Jelang penghujung tahun, tepat pada 1 November 2019, kugiran asal Yogyakarta,
Kota & Ingatan merilis single bertajuk “Setiap Musim di Tanah Kami.”
Catatan berdurasi lima menit, empat puluh satu detik ini dapat disimak melalui kanal
Youtube dan berbagai platform digital band yang digawangi Herda Mukti Setiyawan
(gitar), Addie Setyawan (bass), Maliq Adam (gitar), Aji Prasetyo (drum) dan Aditya
Prasanda (pelafal teks) tersebut.
Setiap Musim di Tanah Kami, merupakan hasil “kerja bersama” Kota & Ingatan dengan banyak teman yang turun ke jalan selama mengikuti aksi massa
#reformasidikorupsi. Kurang lebih satu bulan, Kota & Ingatan mengumpulkan
footage dan teks yang tersebar dari aksi demonstrasi paling masif pasca reformasi
tersebut.
“Seluruh teks dalam catatan ini dihimpun dan digubah dari poster aksi teman-teman
demonstran #reformasidikorupsi. Pun sebagian besar footage dalam catatan ini
merupakan hasil tangkapan beberapa teman yang turun ke jalan selama aksi
berlangsung,” papar Aditya Prasanda, pelafal teks kelompok musik yang berdiri sejak
paruh awal 2016 ini.
Dalam praktiknya, melalui aba-aba di media sosial, Kota & Ingatan bekerja bersama
videografer, Nerpati Palagan, mengumpulkan footage hasil kiriman secara sukarela
beberapa demonstran yang mengikuti aksi #reformasidikorupsi. Footage tersebut
kemudian dihimpun bersama aneka footage lain yang menangkap beragam
ketegangan sebelum dan sesudah reformasi.

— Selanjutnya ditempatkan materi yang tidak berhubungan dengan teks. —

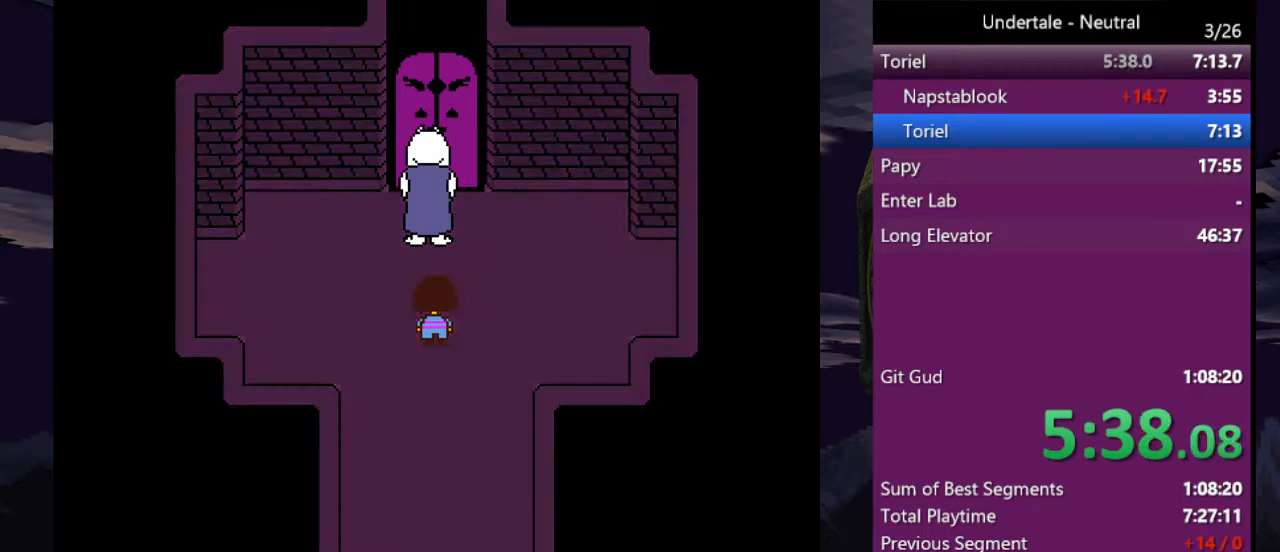
{"keys": [], "events": [[67, "return", "up"], [300, "return", "down"], [400, "return", "up"]]}
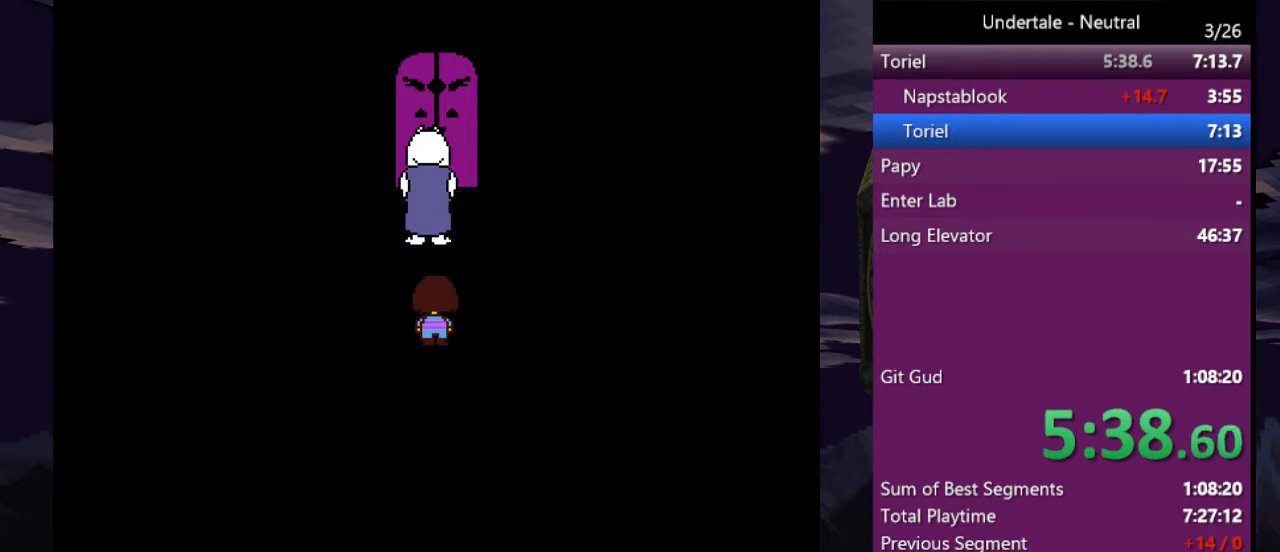
{"keys": [], "events": [[133, "return", "down"], [200, "return", "up"]]}
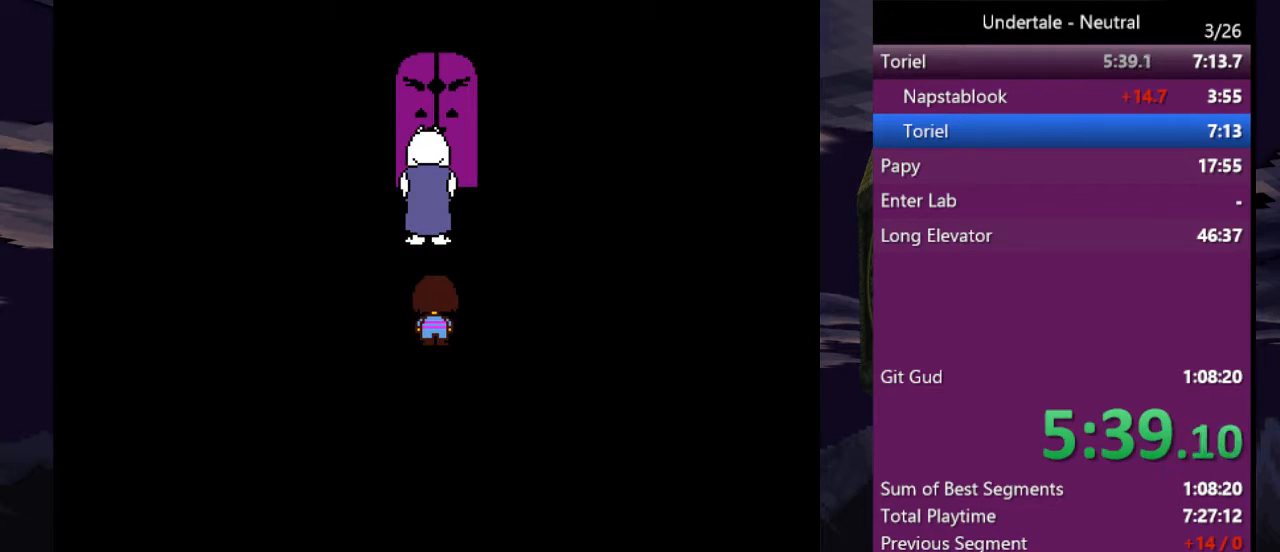
{"keys": [], "events": []}
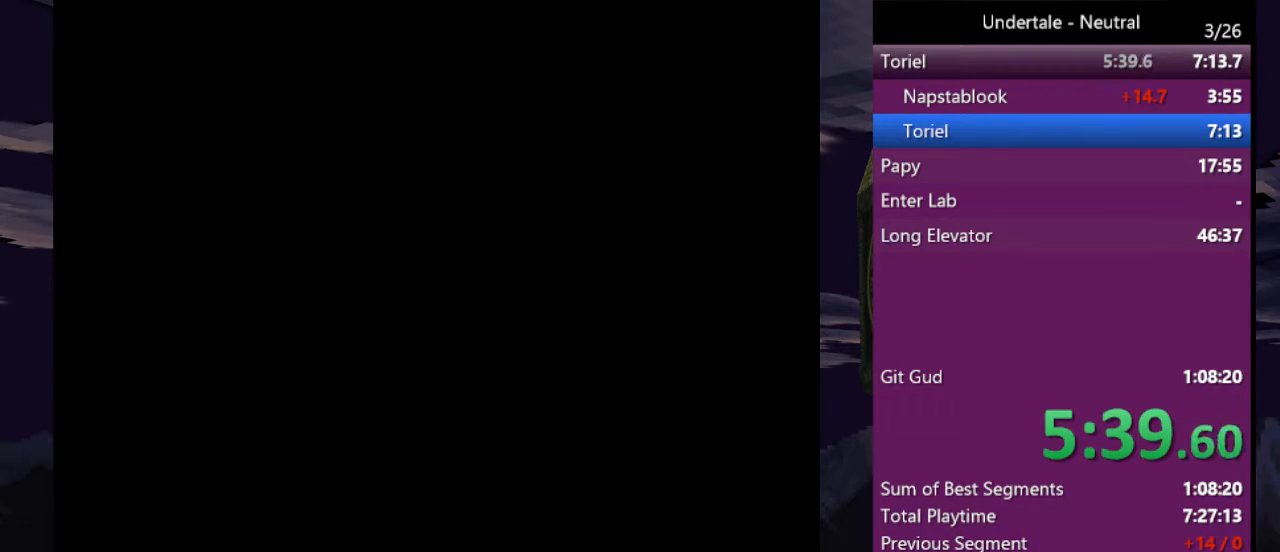
{"keys": [], "events": [[67, "return", "down"], [100, "return", "up"], [200, "return", "down"], [300, "return", "up"], [400, "return", "down"], [433, "return", "up"]]}
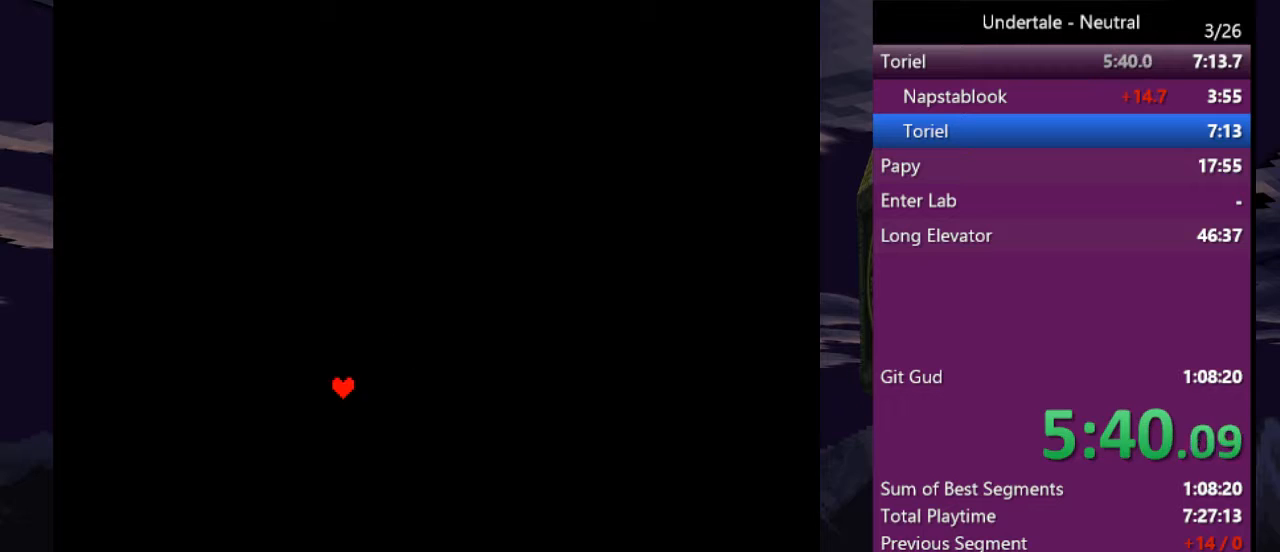
{"keys": [], "events": []}
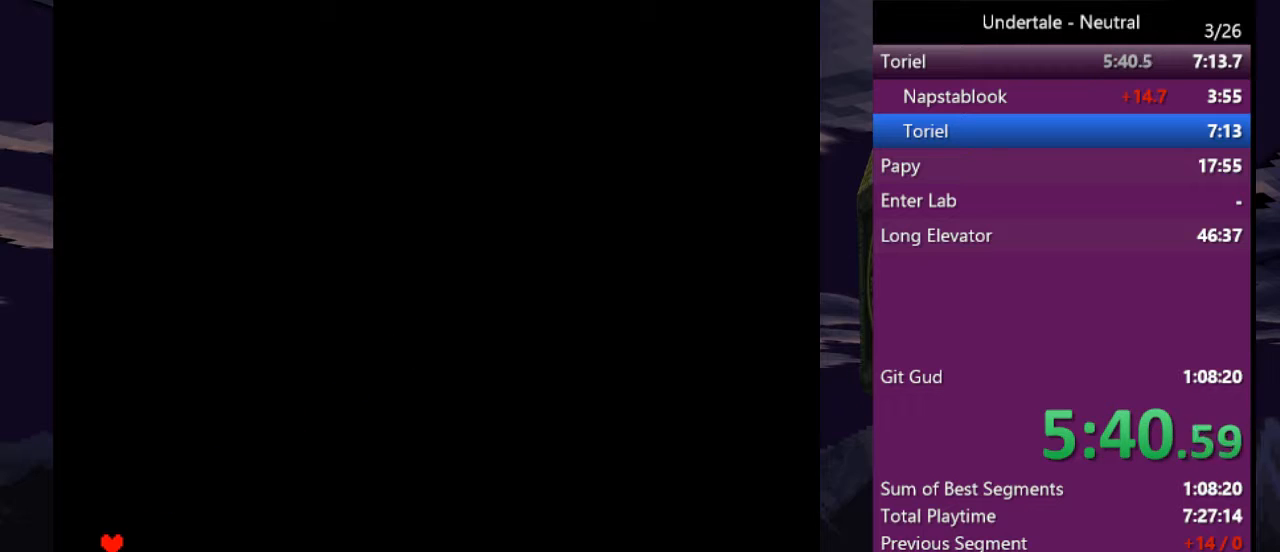
{"keys": ["return"], "events": [[167, "left", "down"], [267, "left", "up"], [267, "z", "down"], [367, "return", "down"], [367, "z", "up"], [467, "return", "up"], [467, "z", "down"], [500, "return", "down"], [500, "z", "up"]]}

Sementara di departemen teks, Kota & Ingatan mengumpulkan tulisan dari beragam
poster aksi demonstran yang tersebar di media sosial. Bagi mereka, poster aksi
bernada satir nan nyeleneh tersebut tak bisa dianggap sebelah mata sebab memiliki
pernyataan sikap yang sangat kuat dan relevan dengan hari ini.
“Sekilas, cara menyatakan pendapat demonstran di generasi kita: generasi milenial
dan Z yang tumbuh pasca reformasi, tampak lebih nyeleneh dan santai. Poster aksinya
tidak setegang saat Soeharto dilengserkan. Wajar, sebab zaman terus bergerak.
Namun jangan pernah anggap remeh yang santai dan nyeleneh, sebab ada pernyataan
sikap yang begitu menggigit di sana,” terang Aditya Prasanda.
Aditya melanjutkan, “Meski tidak dapat semua dirangkum, saat kumpulan nada-nada
protes tersebut dilagukan, tak menutup kemungkinan bisa jadi lebih efektif, baik
sebagai arsip zaman maupun kumpulan kebisingan yang mengganggu siapa pun yang
tidak siap dengan kritik tersebut. Sebab pada dasarnya, banyak orang sudah muak
dengan politik berbagi kekuasaan, Orba kemasan baru.”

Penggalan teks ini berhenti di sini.